DATA FOR THE TASK:
_____

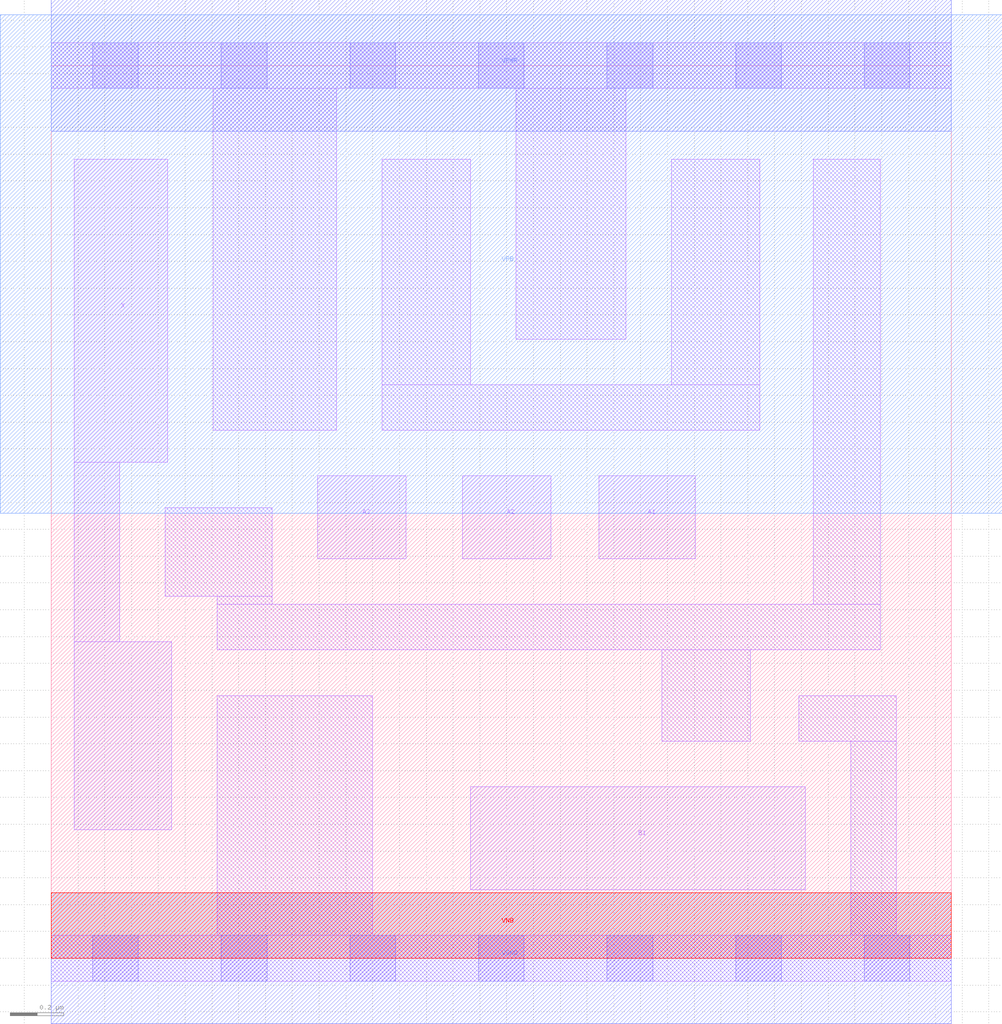
<source format=lef>
# Copyright 2020 The SkyWater PDK Authors
#
# Licensed under the Apache License, Version 2.0 (the "License");
# you may not use this file except in compliance with the License.
# You may obtain a copy of the License at
#
#     https://www.apache.org/licenses/LICENSE-2.0
#
# Unless required by applicable law or agreed to in writing, software
# distributed under the License is distributed on an "AS IS" BASIS,
# WITHOUT WARRANTIES OR CONDITIONS OF ANY KIND, either express or implied.
# See the License for the specific language governing permissions and
# limitations under the License.
#
# SPDX-License-Identifier: Apache-2.0

VERSION 5.7 ;
  NOWIREEXTENSIONATPIN ON ;
  DIVIDERCHAR "/" ;
  BUSBITCHARS "[]" ;
MACRO sky130_fd_sc_ls__a31o_1
  CLASS CORE ;
  FOREIGN sky130_fd_sc_ls__a31o_1 ;
  ORIGIN  0.000000  0.000000 ;
  SIZE  3.360000 BY  3.330000 ;
  SYMMETRY X Y ;
  SITE unit ;
  PIN A1
    ANTENNAGATEAREA  0.246000 ;
    DIRECTION INPUT ;
    USE SIGNAL ;
    PORT
      LAYER li1 ;
        RECT 2.045000 1.490000 2.405000 1.800000 ;
    END
  END A1
  PIN A2
    ANTENNAGATEAREA  0.246000 ;
    DIRECTION INPUT ;
    USE SIGNAL ;
    PORT
      LAYER li1 ;
        RECT 1.535000 1.490000 1.865000 1.800000 ;
    END
  END A2
  PIN A3
    ANTENNAGATEAREA  0.246000 ;
    DIRECTION INPUT ;
    USE SIGNAL ;
    PORT
      LAYER li1 ;
        RECT 0.995000 1.490000 1.325000 1.800000 ;
    END
  END A3
  PIN B1
    ANTENNAGATEAREA  0.246000 ;
    DIRECTION INPUT ;
    USE SIGNAL ;
    PORT
      LAYER li1 ;
        RECT 1.565000 0.255000 2.815000 0.640000 ;
    END
  END B1
  PIN X
    ANTENNADIFFAREA  0.504100 ;
    DIRECTION OUTPUT ;
    USE SIGNAL ;
    PORT
      LAYER li1 ;
        RECT 0.085000 0.480000 0.450000 1.180000 ;
        RECT 0.085000 1.180000 0.255000 1.850000 ;
        RECT 0.085000 1.850000 0.435000 2.980000 ;
    END
  END X
  PIN VGND
    DIRECTION INOUT ;
    SHAPE ABUTMENT ;
    USE GROUND ;
    PORT
      LAYER met1 ;
        RECT 0.000000 -0.245000 3.360000 0.245000 ;
    END
  END VGND
  PIN VNB
    DIRECTION INOUT ;
    USE GROUND ;
    PORT
      LAYER pwell ;
        RECT 0.000000 0.000000 3.360000 0.245000 ;
    END
  END VNB
  PIN VPB
    DIRECTION INOUT ;
    USE POWER ;
    PORT
      LAYER nwell ;
        RECT -0.190000 1.660000 3.550000 3.520000 ;
    END
  END VPB
  PIN VPWR
    DIRECTION INOUT ;
    SHAPE ABUTMENT ;
    USE POWER ;
    PORT
      LAYER met1 ;
        RECT 0.000000 3.085000 3.360000 3.575000 ;
    END
  END VPWR
  OBS
    LAYER li1 ;
      RECT 0.000000 -0.085000 3.360000 0.085000 ;
      RECT 0.000000  3.245000 3.360000 3.415000 ;
      RECT 0.425000  1.350000 0.825000 1.680000 ;
      RECT 0.605000  1.970000 1.065000 3.245000 ;
      RECT 0.620000  0.085000 1.200000 0.980000 ;
      RECT 0.620000  1.150000 3.095000 1.320000 ;
      RECT 0.620000  1.320000 0.825000 1.350000 ;
      RECT 1.235000  1.970000 2.645000 2.140000 ;
      RECT 1.235000  2.140000 1.565000 2.980000 ;
      RECT 1.735000  2.310000 2.145000 3.245000 ;
      RECT 2.280000  0.810000 2.610000 1.150000 ;
      RECT 2.315000  2.140000 2.645000 2.980000 ;
      RECT 2.790000  0.810000 3.155000 0.980000 ;
      RECT 2.845000  1.320000 3.095000 2.980000 ;
      RECT 2.985000  0.085000 3.155000 0.810000 ;
    LAYER mcon ;
      RECT 0.155000 -0.085000 0.325000 0.085000 ;
      RECT 0.155000  3.245000 0.325000 3.415000 ;
      RECT 0.635000 -0.085000 0.805000 0.085000 ;
      RECT 0.635000  3.245000 0.805000 3.415000 ;
      RECT 1.115000 -0.085000 1.285000 0.085000 ;
      RECT 1.115000  3.245000 1.285000 3.415000 ;
      RECT 1.595000 -0.085000 1.765000 0.085000 ;
      RECT 1.595000  3.245000 1.765000 3.415000 ;
      RECT 2.075000 -0.085000 2.245000 0.085000 ;
      RECT 2.075000  3.245000 2.245000 3.415000 ;
      RECT 2.555000 -0.085000 2.725000 0.085000 ;
      RECT 2.555000  3.245000 2.725000 3.415000 ;
      RECT 3.035000 -0.085000 3.205000 0.085000 ;
      RECT 3.035000  3.245000 3.205000 3.415000 ;
  END
END sky130_fd_sc_ls__a31o_1
END LIBRARY

</source>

_____

ASSIGNMENT: Reproduce every entry exactly, but omit each picture.

TASK SOLUTION:
<source format=lef>
# Copyright 2020 The SkyWater PDK Authors
#
# Licensed under the Apache License, Version 2.0 (the "License");
# you may not use this file except in compliance with the License.
# You may obtain a copy of the License at
#
#     https://www.apache.org/licenses/LICENSE-2.0
#
# Unless required by applicable law or agreed to in writing, software
# distributed under the License is distributed on an "AS IS" BASIS,
# WITHOUT WARRANTIES OR CONDITIONS OF ANY KIND, either express or implied.
# See the License for the specific language governing permissions and
# limitations under the License.
#
# SPDX-License-Identifier: Apache-2.0

VERSION 5.7 ;
  NOWIREEXTENSIONATPIN ON ;
  DIVIDERCHAR "/" ;
  BUSBITCHARS "[]" ;
MACRO sky130_fd_sc_ls__a31o_1
  CLASS CORE ;
  FOREIGN sky130_fd_sc_ls__a31o_1 ;
  ORIGIN  0.000000  0.000000 ;
  SIZE  3.360000 BY  3.330000 ;
  SYMMETRY X Y ;
  SITE unit ;
  PIN A1
    ANTENNAGATEAREA  0.246000 ;
    DIRECTION INPUT ;
    USE SIGNAL ;
    PORT
      LAYER li1 ;
        RECT 2.045000 1.490000 2.405000 1.800000 ;
    END
  END A1
  PIN A2
    ANTENNAGATEAREA  0.246000 ;
    DIRECTION INPUT ;
    USE SIGNAL ;
    PORT
      LAYER li1 ;
        RECT 1.535000 1.490000 1.865000 1.800000 ;
    END
  END A2
  PIN A3
    ANTENNAGATEAREA  0.246000 ;
    DIRECTION INPUT ;
    USE SIGNAL ;
    PORT
      LAYER li1 ;
        RECT 0.995000 1.490000 1.325000 1.800000 ;
    END
  END A3
  PIN B1
    ANTENNAGATEAREA  0.246000 ;
    DIRECTION INPUT ;
    USE SIGNAL ;
    PORT
      LAYER li1 ;
        RECT 1.565000 0.255000 2.815000 0.640000 ;
    END
  END B1
  PIN X
    ANTENNADIFFAREA  0.504100 ;
    DIRECTION OUTPUT ;
    USE SIGNAL ;
    PORT
      LAYER li1 ;
        RECT 0.085000 0.480000 0.450000 1.180000 ;
        RECT 0.085000 1.180000 0.255000 1.850000 ;
        RECT 0.085000 1.850000 0.435000 2.980000 ;
    END
  END X
  PIN VGND
    DIRECTION INOUT ;
    SHAPE ABUTMENT ;
    USE GROUND ;
    PORT
      LAYER met1 ;
        RECT 0.000000 -0.245000 3.360000 0.245000 ;
    END
  END VGND
  PIN VNB
    DIRECTION INOUT ;
    USE GROUND ;
    PORT
      LAYER pwell ;
        RECT 0.000000 0.000000 3.360000 0.245000 ;
    END
  END VNB
  PIN VPB
    DIRECTION INOUT ;
    USE POWER ;
    PORT
      LAYER nwell ;
        RECT -0.190000 1.660000 3.550000 3.520000 ;
    END
  END VPB
  PIN VPWR
    DIRECTION INOUT ;
    SHAPE ABUTMENT ;
    USE POWER ;
    PORT
      LAYER met1 ;
        RECT 0.000000 3.085000 3.360000 3.575000 ;
    END
  END VPWR
  OBS
    LAYER li1 ;
      RECT 0.000000 -0.085000 3.360000 0.085000 ;
      RECT 0.000000  3.245000 3.360000 3.415000 ;
      RECT 0.425000  1.350000 0.825000 1.680000 ;
      RECT 0.605000  1.970000 1.065000 3.245000 ;
      RECT 0.620000  0.085000 1.200000 0.980000 ;
      RECT 0.620000  1.150000 3.095000 1.320000 ;
      RECT 0.620000  1.320000 0.825000 1.350000 ;
      RECT 1.235000  1.970000 2.645000 2.140000 ;
      RECT 1.235000  2.140000 1.565000 2.980000 ;
      RECT 1.735000  2.310000 2.145000 3.245000 ;
      RECT 2.280000  0.810000 2.610000 1.150000 ;
      RECT 2.315000  2.140000 2.645000 2.980000 ;
      RECT 2.790000  0.810000 3.155000 0.980000 ;
      RECT 2.845000  1.320000 3.095000 2.980000 ;
      RECT 2.985000  0.085000 3.155000 0.810000 ;
    LAYER mcon ;
      RECT 0.155000 -0.085000 0.325000 0.085000 ;
      RECT 0.155000  3.245000 0.325000 3.415000 ;
      RECT 0.635000 -0.085000 0.805000 0.085000 ;
      RECT 0.635000  3.245000 0.805000 3.415000 ;
      RECT 1.115000 -0.085000 1.285000 0.085000 ;
      RECT 1.115000  3.245000 1.285000 3.415000 ;
      RECT 1.595000 -0.085000 1.765000 0.085000 ;
      RECT 1.595000  3.245000 1.765000 3.415000 ;
      RECT 2.075000 -0.085000 2.245000 0.085000 ;
      RECT 2.075000  3.245000 2.245000 3.415000 ;
      RECT 2.555000 -0.085000 2.725000 0.085000 ;
      RECT 2.555000  3.245000 2.725000 3.415000 ;
      RECT 3.035000 -0.085000 3.205000 0.085000 ;
      RECT 3.035000  3.245000 3.205000 3.415000 ;
  END
END sky130_fd_sc_ls__a31o_1
END LIBRARY

</source>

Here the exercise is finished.